How to define constantly using #()?

Question

I started learning Clojure. The tutorial asks to define constantly. I managed it using fn. How to do it using #()?

Answer 1

[edited due to missing # in answer]

It's kind of janky to go that route, since the intent of constantly is to allow a function of arbitrary arguments that always returns a constant. The #(...) anonymous function shorthand provides quick ways of defining anonymous functions working on various arities

0 - #(vector)
1- #(vector %1)
2 - #(vector %1 %2)
...
n - #(vector %1 %2 ... %n)
& args - #(apply vector %&)

There' some limitations though, since you are defining the body of the function....it will end up looking like an invocation if you try to define something like identity...

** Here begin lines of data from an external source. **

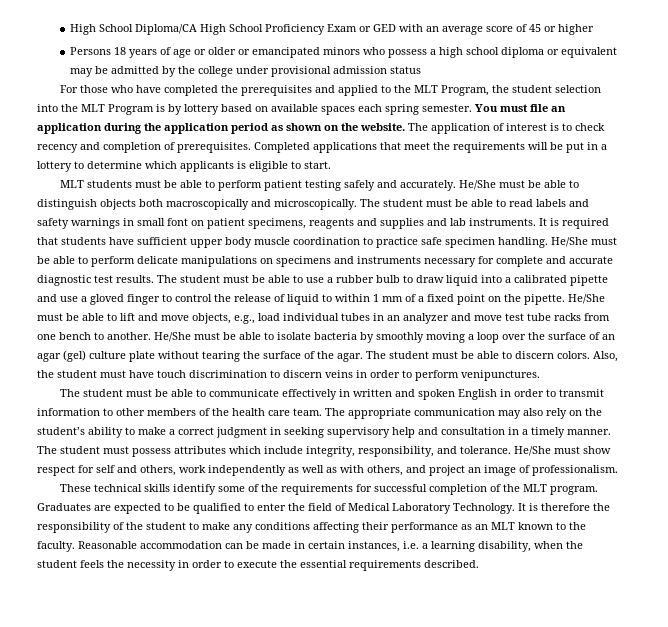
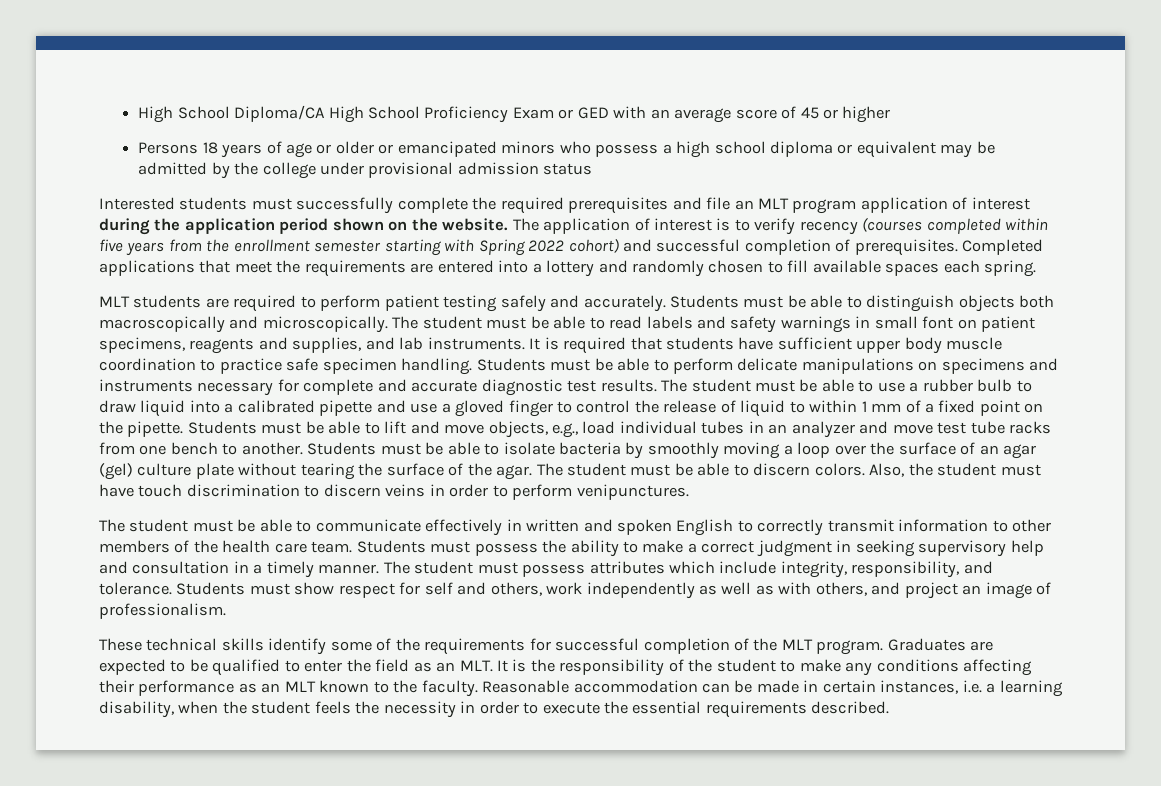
[60,85,602,96] [37,104,566,115] [37,123,102,134] For those who have completed the prerequisites and applied to the MLT Program, the student selection into the MLT Program is by lottery based on available spaces each spring semester. You must file an application -> [99,197,1030,214] Interested students must successfully complete the required prerequisites and file an MLT program application of interest
[271,125,283,131] as -> (329, 226) none
[575,123,605,131] [37,142,100,153] check recency and -> [754,217,1049,235] [99,238,741,256] verify recency (courses completed within five years from the enrollment semester starting with Spring 2022 cohort) and successful
[528,142,607,153] [37,161,331,172] will be put in a lottery to determine which applicants is eligible to start. -> [410,260,1037,277] are entered into a lottery and randomly chosen to fill available spaces each spring.
[135,180,203,188] must be able -> [205,295,297,312] are required
[459,180,497,190] He/She -> [670,295,740,308] Students
[380,218,424,229] supplies -> [292,337,362,353] supplies,
[551,237,588,247] He/She -> [476,358,546,371] Students
[568,294,605,304] He/She -> [187,421,257,434] Students
[154,332,191,342] He/She -> [307,442,377,455] Students
[500,389,557,397] in order to -> [737,519,824,536] to correctly
[325,408,602,419] [37,427,85,435] The appropriate communication may also rely on the student’s -> [356,540,567,556] Students must possess the
[514,446,551,456] He/She -> [176,582,246,595] Students
[335,503,590,514] of Medical Laboratory Technology. It is therefore -> [413,659,527,672] as an MLT. It is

#(%) ;;this will try to invoke the single argument as if it were a unary function.

A way around this is to bind the input in a let or some other form to communicate the arity...

#(let [v %] v)

or

#(do %)

will work like identity, we just return it in the body.

We want to define a function of variable args though, so we want %& to indicate the args. Yet the args are meaningless for the result...the only communicate to the anonymous function sugar the number or arity of the args.

While awkward, this is one way to do it:

(defn constantly2 [v]
;;ignore the arguments, but communicate a varargs function
   #(let [_ %&]  
          v))
user=> (def f (constantly2 10))
#'user/f
user=> (f 1 2 3 4)
10
user=> (f 1)
10
user=> (f 5)
10
user=> (f :a)
10

I would probably avoid using the #(..) syntax sugar for these kinds of things. The shorthand is most useful for very simple inline anonymous functions, and even then I typically prefer to write out the fn explicitly.

Comments

Thanks. Figured it would be something awkward. I don't understand why #(%) is treated as a function evaluation. Does the reader see (%) first and try to evaluate it before parsing the #?

---

Pretty sure the [FnReader](https://github.com/clojure/clojure/blob/master/src/jvm/clojure/lang/LispReader.java#L861) which is mapped to the dispatch reader for the \( character reads the form literally and constructs a `fn` form that is evaluated.
  
    user=> (read-string "#(+ % 2)")
    (fn* [p1__3#] (+ p1__3# 2))
    user=> (read-string "#(%)")
    (fn* [p1__6#] (p1__6#))

---

Thanks for the read-string function. Didn't know about that. Looks like the fn template into which #() expands has the extra () which requires that the form in #() can be evaluated.

---

In a nutshell, this is what I see going on (translated to clojure, missing some validation stuff):


(require '[clojure.walk :as w])
(require '[clojure.string :as s])

(def the-form '(+ 1 (* % 3)))

(def anons #{"%" "%&"})
(def multi #"%[0-9]*")
(defn infer-args [form]
  (->> form
       (tree-seq coll? seq)
       (filter
        #(and (symbol? %)
              (or (anons (name %))
                  (re-find multi (name %)))
              %))))

(defn derive-function [form]
  (let [args       (infer-args form)
        args->syms (zipmap args (repeatedly #(gensym "arg")))
        new-args   (vals args->syms)]
    `(fn [~@new-args] ~(w/postwalk-replace args->syms form))))


So the reader provides a clojure form, `(+ 1 (* % 3))`, as defined by the-form.  This form is inferred to be the "body" of a `fn` invocation, where the arguments are implied by the presence of any % prefixed symbols.  So we pass the body form to a function that scrapes it to determine args, then emits a `fn` form with the inferred args and the original body, where the raw args have been replaced by gensym'd ones.  Since the dispatch function is associated with `(`, we always have to pass a readable sexpr for the function body.  So there is no way to pass a function that returns a simple value directly with the established syntax.

Answer 2

To define constantly using the #() shortcut, I'd do this. Let's say I want to make a function that always returns 1.

I could do:

(constantly 1)

But to do it using #():

#(do %& 1)

%& is required to ensure that it works for any arity. But we want to ignore the arguments. do returns the value of the last expression, so in this case it will return 1.